Florenz, April 2018. (Foto: Katharina Jeger)

Retrait du droit de déterminer le lieu de résidence de sa fille : rejet du recours du père

Le Tribunal fédéral confirme la décision du Tribunal administratif du canton de Soleure aux termes de laquelle une adolescente peut, selon son souhait exprès, demeurer avec sa soeur aînée auprès du concubin de leur défunte mère. Il rejette le recours du père de la jeune fille auquel le droit de déterminer le lieu de résidence de cette dernière avait été retiré par l'Autorité de protection de l'enfant et de l'adulte (APEA) d'Olten-Gösgen.
Le divorce d'un couple parents de deux enfants nées en 1997 et 2002 a été prononcé en 2014. L'autorité parentale conjointe en faveur des deux parents a été maintenue et le droit de garde a été attribué à la mère.
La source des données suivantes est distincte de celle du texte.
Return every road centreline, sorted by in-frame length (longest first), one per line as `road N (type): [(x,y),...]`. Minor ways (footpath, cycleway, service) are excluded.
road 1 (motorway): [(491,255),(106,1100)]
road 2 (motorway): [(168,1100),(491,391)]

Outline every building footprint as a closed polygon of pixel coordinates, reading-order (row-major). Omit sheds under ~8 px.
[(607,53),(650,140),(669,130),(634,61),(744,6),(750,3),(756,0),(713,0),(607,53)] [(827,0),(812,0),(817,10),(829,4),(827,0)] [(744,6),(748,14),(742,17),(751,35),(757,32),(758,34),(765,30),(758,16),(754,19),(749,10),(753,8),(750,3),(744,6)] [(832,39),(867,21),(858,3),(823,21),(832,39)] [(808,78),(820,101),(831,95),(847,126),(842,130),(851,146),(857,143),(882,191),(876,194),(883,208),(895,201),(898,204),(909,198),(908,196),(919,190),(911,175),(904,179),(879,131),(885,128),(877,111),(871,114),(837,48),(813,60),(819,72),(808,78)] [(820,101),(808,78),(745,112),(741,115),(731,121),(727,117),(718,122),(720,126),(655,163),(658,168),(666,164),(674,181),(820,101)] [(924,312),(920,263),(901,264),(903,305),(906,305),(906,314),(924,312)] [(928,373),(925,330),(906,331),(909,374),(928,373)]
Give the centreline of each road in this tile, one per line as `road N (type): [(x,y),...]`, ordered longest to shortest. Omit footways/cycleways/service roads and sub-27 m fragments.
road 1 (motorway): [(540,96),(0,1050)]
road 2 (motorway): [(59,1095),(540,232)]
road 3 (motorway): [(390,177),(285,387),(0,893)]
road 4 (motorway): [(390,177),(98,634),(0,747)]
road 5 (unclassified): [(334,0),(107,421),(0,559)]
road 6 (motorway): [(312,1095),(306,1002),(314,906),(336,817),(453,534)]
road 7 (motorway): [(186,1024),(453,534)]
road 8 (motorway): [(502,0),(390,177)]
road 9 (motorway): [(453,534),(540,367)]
En 2016 la mère est morte. En 2017, l'APEA d'Olten-Gösgen a retiré au père le droit de déterminer le lieu de résidence de la cadette encore mineure et a constaté qu'elle pouvait, comme elle le souhaitait, demeurer avec sa soeur aînée majeure auprès du dernier compagnon de vie de leur défunte mère. Le Tribunal administratif du canton de Soleure a confirmé cette décision.
Dans sa séance publique de ce mardi, le Tribunal fédéral rejette le recours déposé par le père contre cette décision. Le Tribunal administratif était en droit, eu égard aux exigences de la Convention européenne des droits de l'homme (CEDH) de renoncer à tenir des débats publics. La protection de la sphère privée de l'adolescente prime en l'espèce le principe de publicité des débats judiciaires, motif pour lequel son souhait de voir le public tenu à l'écart des débats a été respecté.

Sur le fond de l'affaire, le retrait du droit du père de déterminer le lieu de résidence de sa fille mineure ainsi que le maintien du lieu de vie actuel de cette dernière ne sont pas critiquables. Le retrait du droit de déterminer le lieu de résidence est aussi possible lorsque, comme en l'espèce, on veut s'assurer que l'enfant puisse demeurer dans son milieu connu et n'ait pas à retourner chez son père dont elle a vécu séparément durant sept ans. Dans ce contexte, il faut examiner si le bien de l'enfant est mis en danger par la nouvelle réglementation de la garde envisagée. En l'occurrence, il n'est pas contesté que le père dispose, sur le principe, des capacités parentales requises et serait à même de prendre soin de sa fille. Il ne s'agit toutefois pas du seul critère déterminant. Dans le cadre de sa décision, le Tribunal administratif pouvait accorder un poids prépondérant à la volonté clairement exprimée par la jeune fille, capable de discernement, et respecter son souhait de conserver son lieu de vie actuel. Ce faisant, il a accordé une importance particulière au fait que, dans le contexte douloureux du décès de sa mère, tout devait être mis en oeuvre pour garantir la stabilité à la jeune fille. Cette stabilité pouvait lui être assurée dans son milieu actuel où elle vit avec les personnes de référence qui lui sont les plus proches. Dans ce contexte, on ne pouvait en particulier lui infliger une séparation d'avec sa soeur aînée qui s'opposait à tout contact avec son père (Communiqué de presse du Tribunal fédéral).